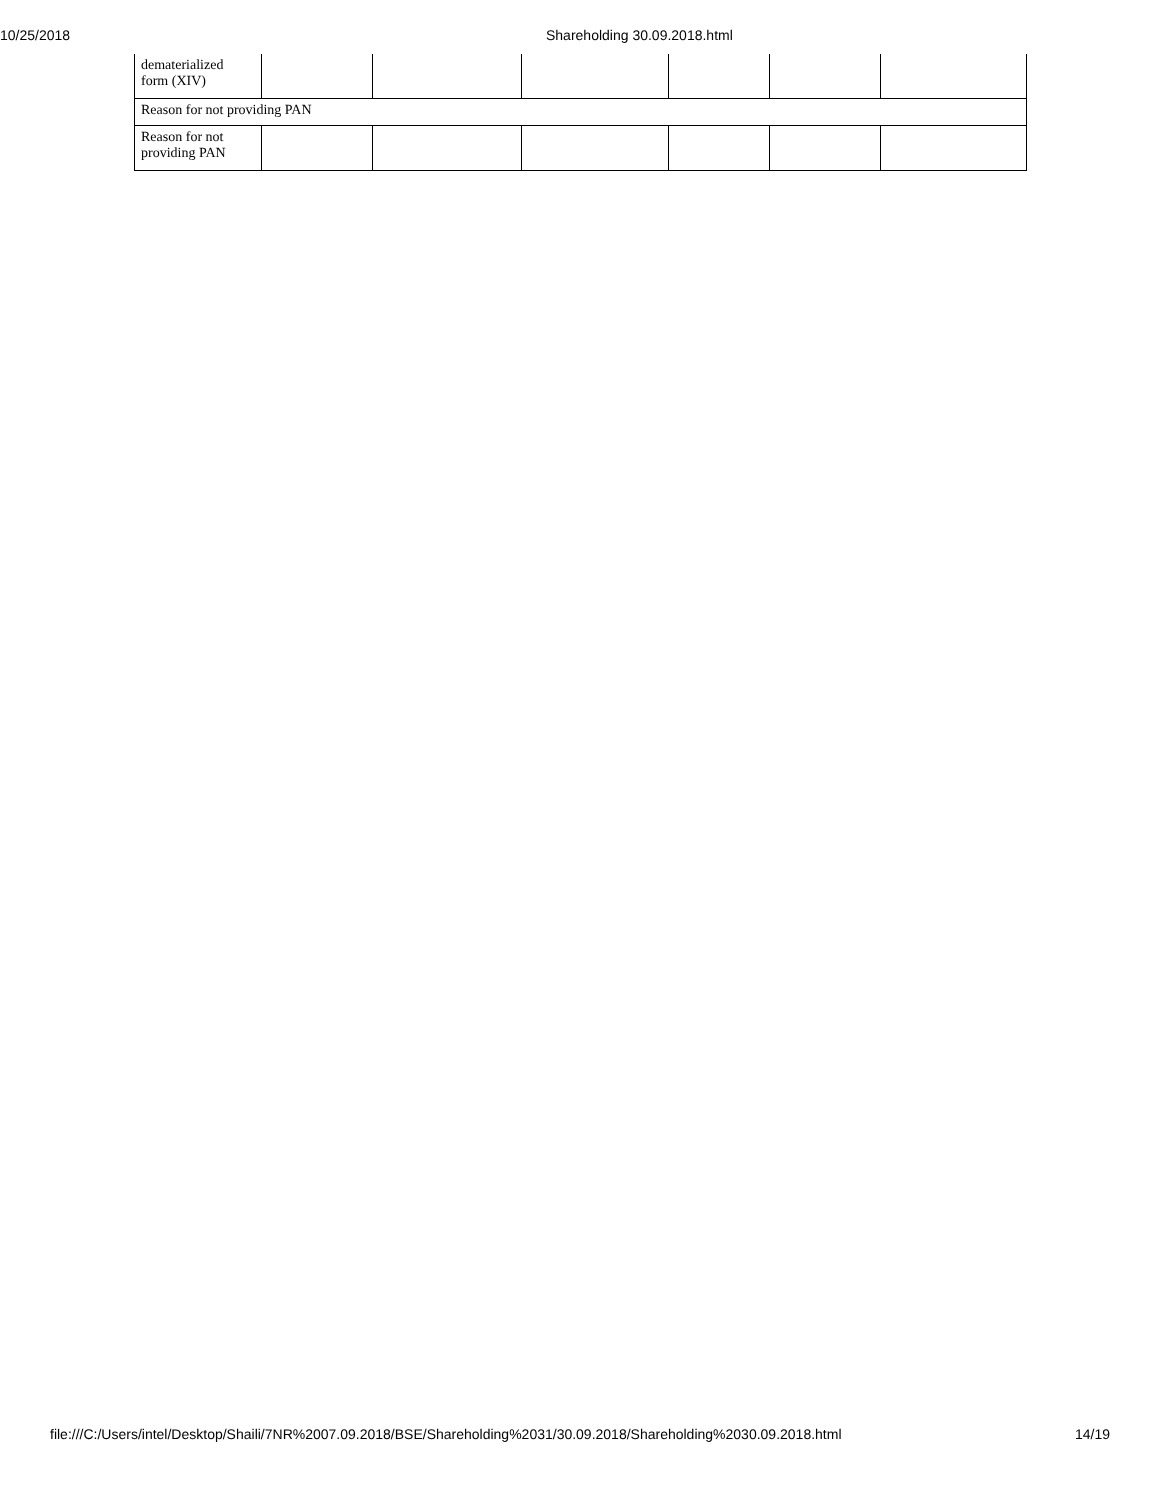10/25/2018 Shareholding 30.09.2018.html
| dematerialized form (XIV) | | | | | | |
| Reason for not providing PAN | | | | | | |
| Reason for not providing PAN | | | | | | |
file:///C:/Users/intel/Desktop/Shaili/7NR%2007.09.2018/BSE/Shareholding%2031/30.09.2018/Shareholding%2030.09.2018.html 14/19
---
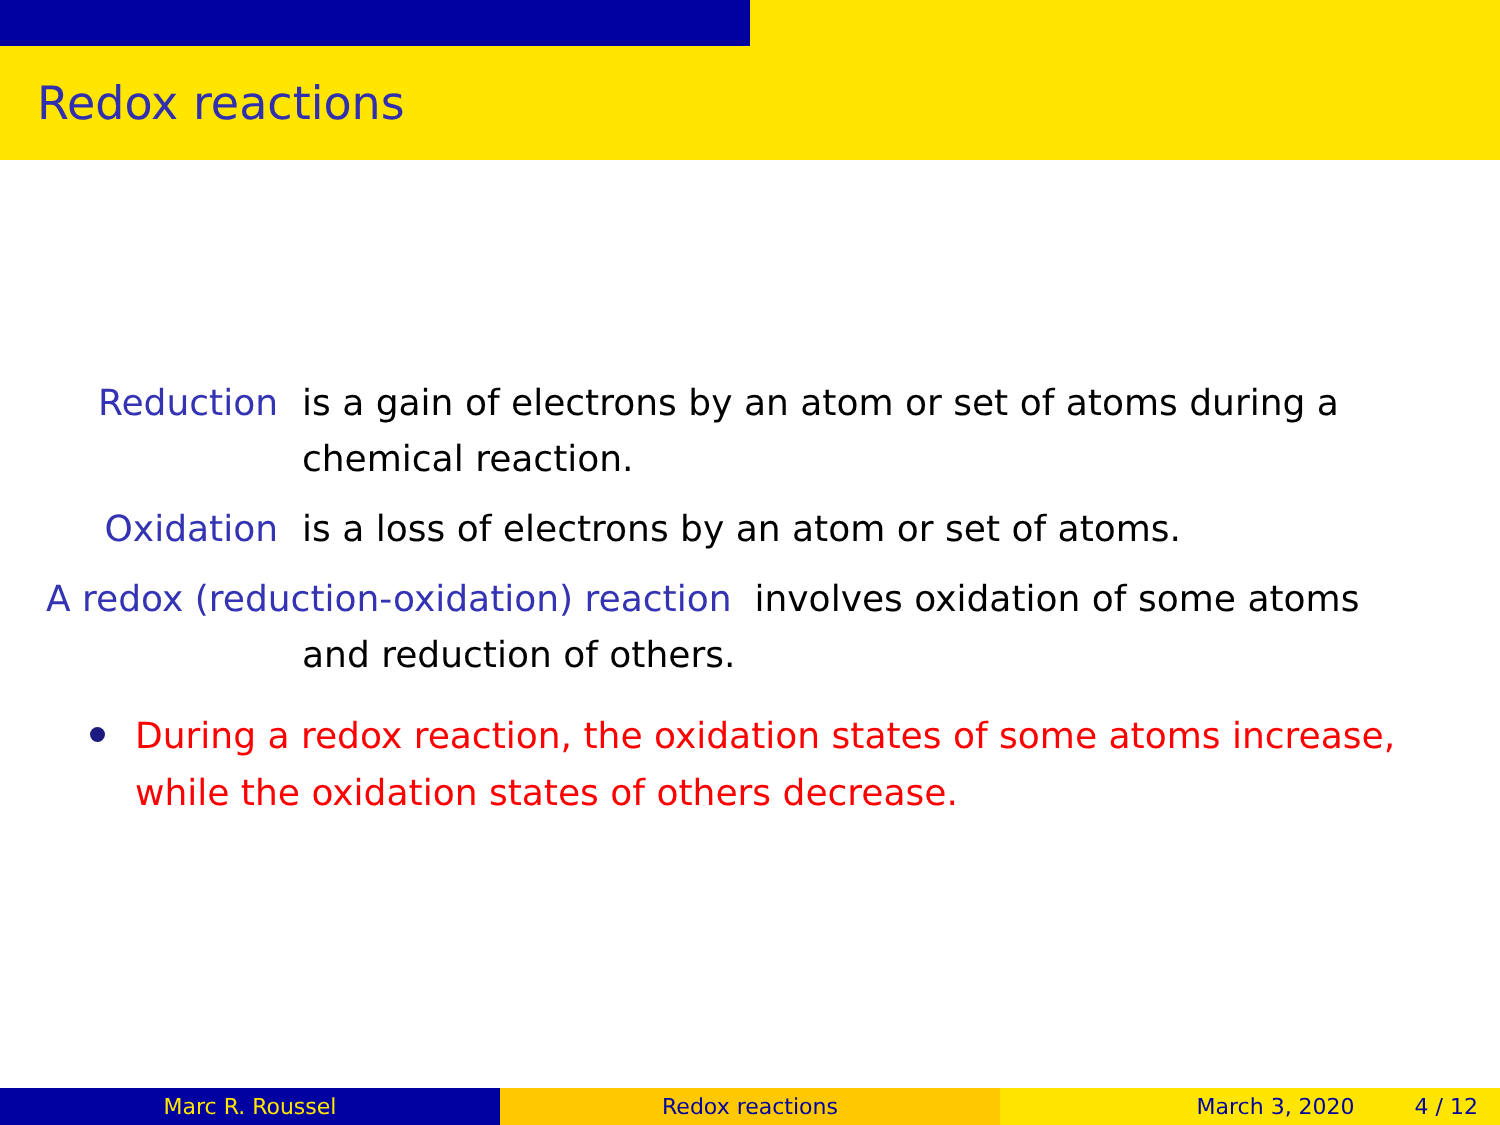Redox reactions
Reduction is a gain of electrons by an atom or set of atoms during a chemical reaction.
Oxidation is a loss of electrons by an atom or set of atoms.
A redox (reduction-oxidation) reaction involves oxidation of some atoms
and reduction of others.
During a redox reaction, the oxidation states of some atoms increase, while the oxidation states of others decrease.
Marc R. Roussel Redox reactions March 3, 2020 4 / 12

■ Instructions to follow
Would you please repeat exactly the lines above, starting at the line with "During a redox" and stopping at the line with "Marc R. Roussel", both included?

■ Written solution
During a redox reaction, the oxidation states of some atoms increase, while the oxidation states of others decrease.
Marc R. Roussel Redox reactions March 3, 2020 4 / 12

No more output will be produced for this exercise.